═════ Provided text

TURAIF: Billboards on the highway outside Turaif, a remote desert town in the far north of Saudi Arabia, foretell a glittering future of glass offices and palm-shaded residential streets. A future that won’t rely on Saudi oil.
An array of ministers recently gathered in a tent near this barren outpost, 1,100 km from Riyadh, to sign contracts to develop an industrial complex around a phosphate mine, with a new railway link to a Gulf port and total investments estimated at more than $9 billion.
The Waad Al-Shamal project, or “Northern Promise,” is part of a wider strategy in the Kingdom, the world’s largest oil exporter, of building downstream industries and boosting the private sector instead of simply exporting raw materials.
It follows in the footsteps of Jubail and Yanbu, massive industrial cities on the Gulf and Red Sea coasts that were built in the 1980s as Saudi petrochemical production grew.
Riyadh is also pushing the King Abdullah Economic City near Jeddah, run by Emaar Economic City, as a private-sector scheme along the same lines.
“I think this approach is something that will help diversify the economic base,” said Paul Gamble, director, sovereign risk, at Fitch Ratings.
“It will help diversify export revenues. It will have an impact on employment, though not a large one. The one thing it doesn’t address is diversifying budget revenues.”
Recent diversification efforts through industrialization have had little impact on official figures showing the size of the oil industry relative to the wider economy as increased crude revenues have outpaced growth in non-oil sectors.
Oil and gas accounted for 49.7 percent of GDP in 2012, up from 37.7 percent in 2002, the most recent central bank data shows, as the price of Brent crude quadrupled over the period.
But many analysts expect oil prices to fall in the next few years as the US ramps up shale oil production, which will shine a light on the virtues of diversification.
“We started out exporting crude oil, then we moved into refining, then we moved into gathering gas and creating a petrochemical industry. Then we moved into large-scale mining. The benefit of it is that it has large downstream industries,” Economy Minister Mohammed Al-Jasser said at Turaif.

══════════

● List of tasks
- A) Please answer these from the article on Saudi Arabia's Waad Al-Shamal project:
(i) How far is the outpost near Turaif from Riyadh?
(ii) What share of GDP did oil and gas account for in 2012?
(iii) In what decade were Jubail and Yanbu built?
- B) Write out everything in the Waad Al-Shamal article from "An array of" down to "the same lines.".
- C) Continue the article on Saudi economic diversification from the point where it stops.

═════ Entries shown

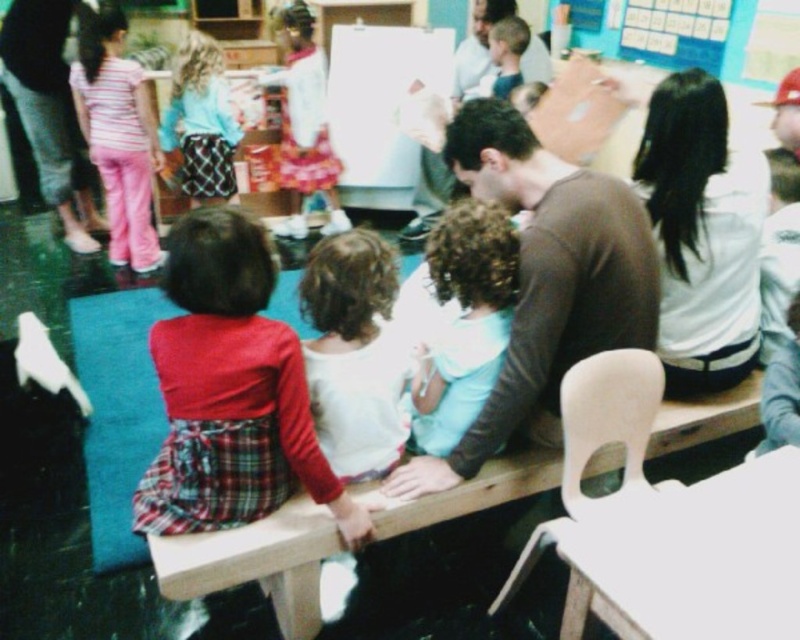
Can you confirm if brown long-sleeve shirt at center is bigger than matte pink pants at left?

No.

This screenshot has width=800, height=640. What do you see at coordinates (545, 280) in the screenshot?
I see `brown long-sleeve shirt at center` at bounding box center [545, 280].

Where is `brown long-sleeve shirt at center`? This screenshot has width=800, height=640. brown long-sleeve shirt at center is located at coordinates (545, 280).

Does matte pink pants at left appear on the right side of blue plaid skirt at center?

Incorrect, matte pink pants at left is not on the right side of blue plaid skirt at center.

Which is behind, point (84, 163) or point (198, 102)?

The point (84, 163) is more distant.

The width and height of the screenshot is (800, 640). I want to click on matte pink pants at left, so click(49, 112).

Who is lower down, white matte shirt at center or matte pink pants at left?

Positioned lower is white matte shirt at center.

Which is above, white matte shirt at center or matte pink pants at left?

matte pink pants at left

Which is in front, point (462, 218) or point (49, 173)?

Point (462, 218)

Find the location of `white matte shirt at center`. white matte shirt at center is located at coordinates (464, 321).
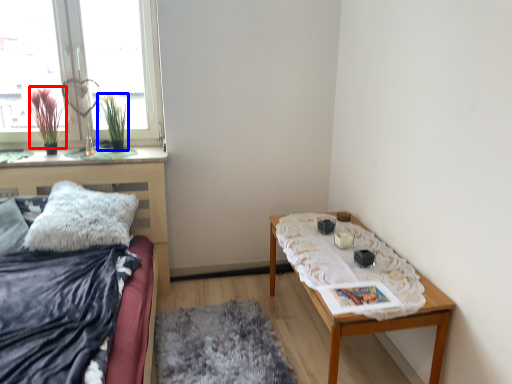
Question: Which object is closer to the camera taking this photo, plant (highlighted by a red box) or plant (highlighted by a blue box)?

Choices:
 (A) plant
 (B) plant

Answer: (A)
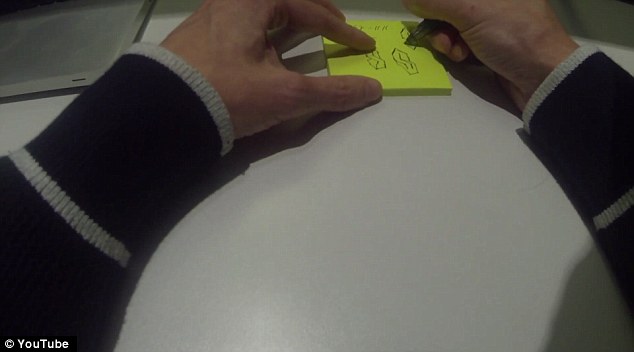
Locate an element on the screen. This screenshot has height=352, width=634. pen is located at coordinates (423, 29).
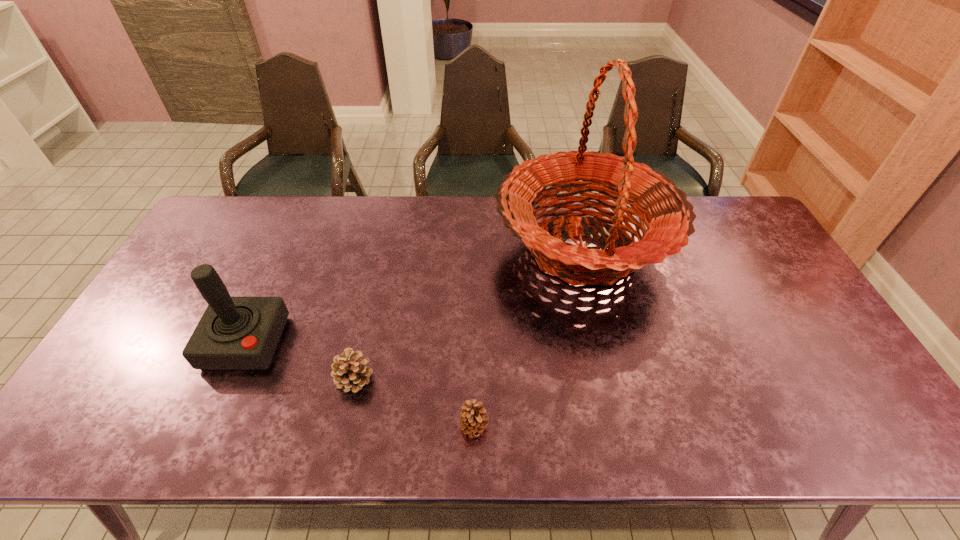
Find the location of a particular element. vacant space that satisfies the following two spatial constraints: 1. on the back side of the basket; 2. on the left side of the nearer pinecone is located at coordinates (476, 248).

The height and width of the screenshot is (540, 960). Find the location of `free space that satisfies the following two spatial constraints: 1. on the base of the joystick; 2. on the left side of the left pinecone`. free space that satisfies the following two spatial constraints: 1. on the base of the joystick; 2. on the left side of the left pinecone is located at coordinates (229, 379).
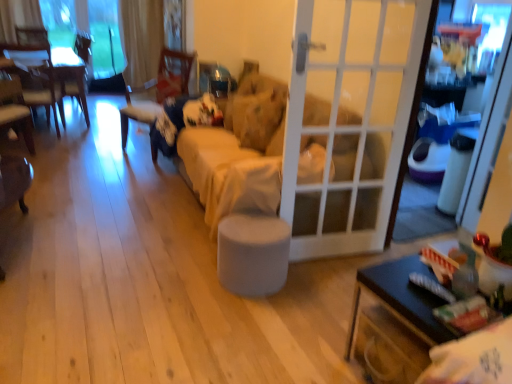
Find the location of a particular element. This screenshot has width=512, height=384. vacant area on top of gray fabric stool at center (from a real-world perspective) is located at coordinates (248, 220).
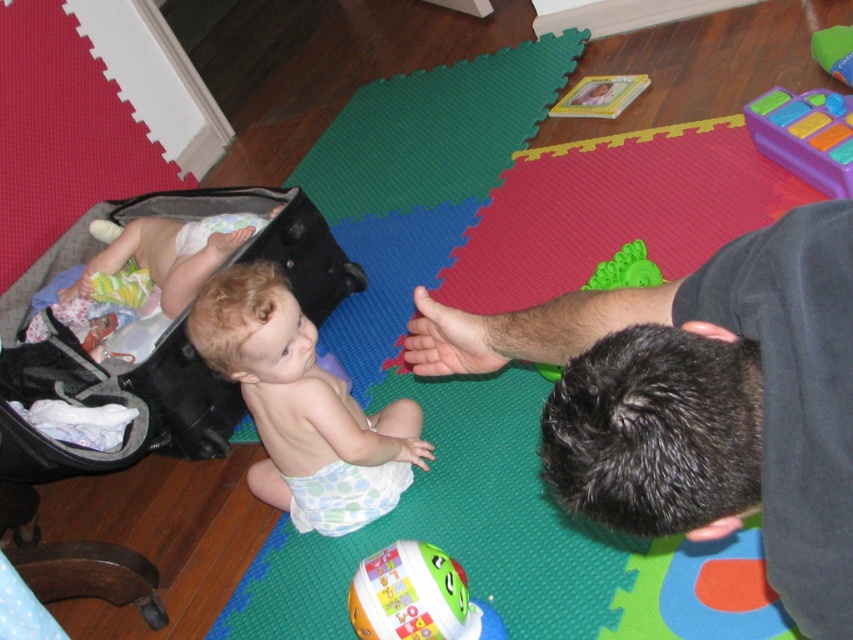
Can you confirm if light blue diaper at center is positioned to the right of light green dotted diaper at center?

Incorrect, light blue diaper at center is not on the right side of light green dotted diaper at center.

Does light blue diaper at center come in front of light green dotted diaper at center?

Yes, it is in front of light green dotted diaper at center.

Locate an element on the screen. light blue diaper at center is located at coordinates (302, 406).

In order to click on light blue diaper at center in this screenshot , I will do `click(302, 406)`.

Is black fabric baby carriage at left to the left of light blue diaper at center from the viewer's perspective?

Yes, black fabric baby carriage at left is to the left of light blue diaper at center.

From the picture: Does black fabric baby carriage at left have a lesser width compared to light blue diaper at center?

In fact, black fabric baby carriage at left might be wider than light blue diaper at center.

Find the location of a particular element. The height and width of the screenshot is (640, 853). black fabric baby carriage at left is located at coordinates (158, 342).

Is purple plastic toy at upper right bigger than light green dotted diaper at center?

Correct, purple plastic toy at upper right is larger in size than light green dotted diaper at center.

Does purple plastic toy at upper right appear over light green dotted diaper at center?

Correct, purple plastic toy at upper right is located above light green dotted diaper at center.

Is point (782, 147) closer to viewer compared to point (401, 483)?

══════════

● Task responses
- A)
(i) 1,100 km
(ii) 49.7 percent
(iii) The 1980s

- B)
An array of ministers recently gathered in a tent near this barren outpost, 1,100 km from Riyadh, to sign contracts to develop an industrial complex around a phosphate mine, with a new railway link to a Gulf port and total investments estimated at more than $9 billion.
The Waad Al-Shamal project, or “Northern Promise,” is part of a wider strategy in the Kingdom, the world’s largest oil exporter, of building downstream industries and boosting the private sector instead of simply exporting raw materials.
It follows in the footsteps of Jubail and Yanbu, massive industrial cities on the Gulf and Red Sea coasts that were built in the 1980s as Saudi petrochemical production grew.
Riyadh is also pushing the King Abdullah Economic City near Jeddah, run by Emaar Economic City, as a private-sector scheme along the same lines.

- C)
The desert stretches in all directions from the spot where he spoke to an unbroken horizon, but when complete, Waad Al-Shimal will be a major producer of phosphate products including the industrial fertilizer ammonia, animal feedstock, plastics and detergents.
The project could make its biggest shareholder, Saudi Arabian Mining Company (Maaden), a significant player in the global minerals industry, modeled perhaps on Saudi Basic Industries Corporation (SABIC), which was built from nothing in the 1980s and is now one of the world’s biggest industrial chemical companies.
SABIC is not only Saudi’s main source of non-oil exports, but provides the raw materials for a host of downstream factories in Jubail and Yanbu.
“There (will be) many industries that also have high employment value in the region,” Finance Minister Ibrahim Al-Assaf said.
A measure of the importance attached to job creation at Waad Al-Shimal is that the Kingdom’s technical training institute plans a new college nearby, to educate 300 graduates a year for white-collar jobs in industrial fields.
Saudis increasingly work in technical fields that were once the preserve of expatriates, something government labor reforms are aimed at encouraging.
However, many companies still say they prefer to hire foreigners, who cost less and often have more experience.
Mineral production has been largely neglected by the Saudi Oil Ministry and for decades has been restricted mostly to smallscale gold mining.
The government set up Maaden in 1997 and opened the sector to private and foreign investors in 2001.
“Saudi Arabia is hardly explored. We expect very high potential for additional mineral resources. Saudi Arabia is virgin. There is a lot of activity and interest in the development of minerals,” Petroleum and Mineral Resources Minister Ali Al-Naimi said.
Maaden was part privatized in 2008, floating half its shares on the Saudi bourse, and it moved toward large-scale minerals developments supported by extensive state-funded infrastructure.
The thinking behind Maaden and other former state-owned companies set up with an eye to privatization was as a means of distributing wealth and bringing private-sector nous to development projects.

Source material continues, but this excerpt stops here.